Instructor Green should offer to help the student by asking how she can help, or offering some suggestions, ranging from: let’s agree to disagree on this issue, bring your concerns to me privately when you have them, I’ll consider your suggestions for doing different assignments (if appropriate), there is an Honor Code you need to abide by, or even, dropping the class. The student is given the power and opportunity to make a responsible choice.

What to do if nothing else is working

DU has created a Faculty and Staff Red Folder to serve as a quick reference guide regarding student behavior warning signs and available support resources. If you did not receive one and would like a hard copy, contact Student Outreach and Support.

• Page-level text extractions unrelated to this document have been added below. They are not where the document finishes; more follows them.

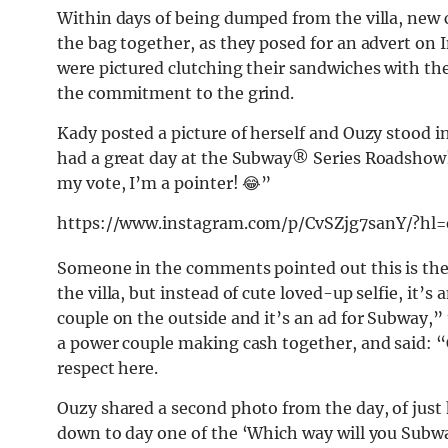
Within days of being dumped from the villa, ne
the bag together, as they posed for an advert on
were pictured clutching their sandwiches with the
the commitment to the grind.
Kady posted a picture of herself and Ouzy stood in
had a great day at the Subway®️ Series Roadshow!!
my vote, I’m a pointer! 😂”
https://www.instagram.com/p/CvSZjg7sanY/?hl
Someone in the comments pointed out this is the f
the villa, but instead of cute loved-up selfie, it’s 
couple on the outside and it’s an ad for Subway
a power couple making cash together, and said: “
respect here.
Ouzy shared a second photo from the day, of just 
down to day one of the ‘Which way will you Subw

  • Manage any physical dangers immediately. In the rare chance that a student becomes violent, don’t engage with the individual but remain calm and call campus safety (x1300) or 911. Don’t let a dangerous situation escalate.
  • If a student’s behavior is inappropriate and they refuse the above approaches, refer them to the Office of Student Conduct. The DU Honor Code covers issues of student conduct related to integrity, respect, and responsibility, and DU students are bound by the Honor Code. Documenting these issues can help patterns emerge across courses.
  • If a student is experiencing serious academic difficulties, refer them to their academic advisor. If there are issues going on in their personal life, there may be options for the student.
  • Contact DU’s Health and Counseling Center and ask to speak to someone to get advice about how to handle a particular situation.
  • If you notice significant behavioral change by a student (poor hygiene, intimidating emails, agitated, dramatic academic decline), refer the student to DU’s Health and Counseling Center.  Faculty members are often the “front line defense” for identifying and preventing psychological problems that can occur in the late teens and early 20s.